**TASK**:
Omitting all images, give the entries that follow again exactly as they read.

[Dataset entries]
____________________
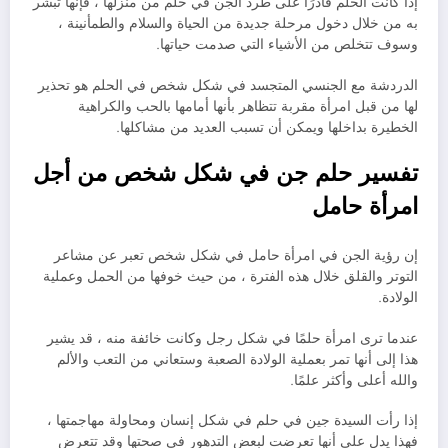
إذا كانت الحلم قادرًا على طرد الجن في حلم من منزلها ، فإنها تبشر
به من خلال دخول مرحلة جديدة من الحياة والسلام والطمأنينة ،
وسوف تتخلص من الأشياء التي صدمت حياتها.
الدردشة مع الجنسي المتجسد في شكل شخص في الحلم هو تحذير
لها من قبل امرأة مقربة تتظاهر بأنها أمامها بالحب والكراهية
الخطيرة بداخلها ويمكن أن تسبب العديد من مشاكلها.
تفسير حلم جن في شكل شخص من أجل
امرأة حامل
إن رؤية الجن في امرأة حامل في شكل شخص تعبر عن مشاعر
التوتر والقلق خلال هذه الفترة ، من حيث خوفها من الحمل وعملية
الولادة.
عندما ترى امرأة حلمًا في شكل رجل وكانت خائفة منه ، قد يشير
هذا إلى أنها تمر بعملية الولادة الصعبة وستعاني من التعب والألم
والله أعلى وأكثر علمًا.
إذا رأت السيدة جين في حلم في شكل إنسان ومحاولة مهاجمتها ،
فهذا يدل على أنها تعرضت لبعض التدهور في صحتها وقد تتعرض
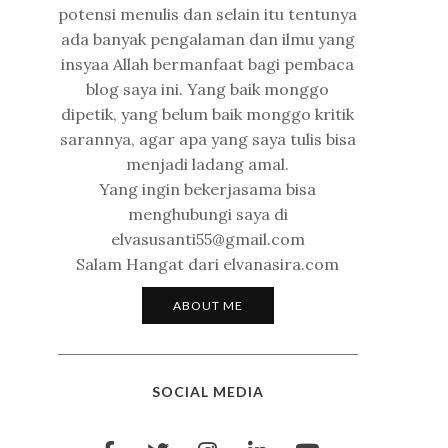
potensi menulis dan selain itu tentunya
ada banyak pengalaman dan ilmu yang
insyaa Allah bermanfaat bagi pembaca
blog saya ini. Yang baik monggo
dipetik, yang belum baik monggo kritik
sarannya, agar apa yang saya tulis bisa
menjadi ladang amal.
Yang ingin bekerjasama bisa
menghubungi saya di
elvasusanti55@gmail.com
Salam Hangat dari elvanasira.com
ABOUT ME
SOCIAL MEDIA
____________________
**RESULT**:
إذا كانت الحلم قادرًا على طرد الجن في حلم من منزلها ، فإنها تبشر
به من خلال دخول مرحلة جديدة من الحياة والسلام والطمأنينة ،
وسوف تتخلص من الأشياء التي صدمت حياتها.
الدردشة مع الجنسي المتجسد في شكل شخص في الحلم هو تحذير
لها من قبل امرأة مقربة تتظاهر بأنها أمامها بالحب والكراهية
الخطيرة بداخلها ويمكن أن تسبب العديد من مشاكلها.
تفسير حلم جن في شكل شخص من أجل
امرأة حامل
إن رؤية الجن في امرأة حامل في شكل شخص تعبر عن مشاعر
التوتر والقلق خلال هذه الفترة ، من حيث خوفها من الحمل وعملية
الولادة.
عندما ترى امرأة حلمًا في شكل رجل وكانت خائفة منه ، قد يشير
هذا إلى أنها تمر بعملية الولادة الصعبة وستعاني من التعب والألم
والله أعلى وأكثر علمًا.
إذا رأت السيدة جين في حلم في شكل إنسان ومحاولة مهاجمتها ،
فهذا يدل على أنها تعرضت لبعض التدهور في صحتها وقد تتعرض
potensi menulis dan selain itu tentunya
ada banyak pengalaman dan ilmu yang
insyaa Allah bermanfaat bagi pembaca
blog saya ini. Yang baik monggo
dipetik, yang belum baik monggo kritik
sarannya, agar apa yang saya tulis bisa
menjadi ladang amal.
Yang ingin bekerjasama bisa
menghubungi saya di
elvasusanti55@gmail.com
Salam Hangat dari elvanasira.com
ABOUT ME
SOCIAL MEDIA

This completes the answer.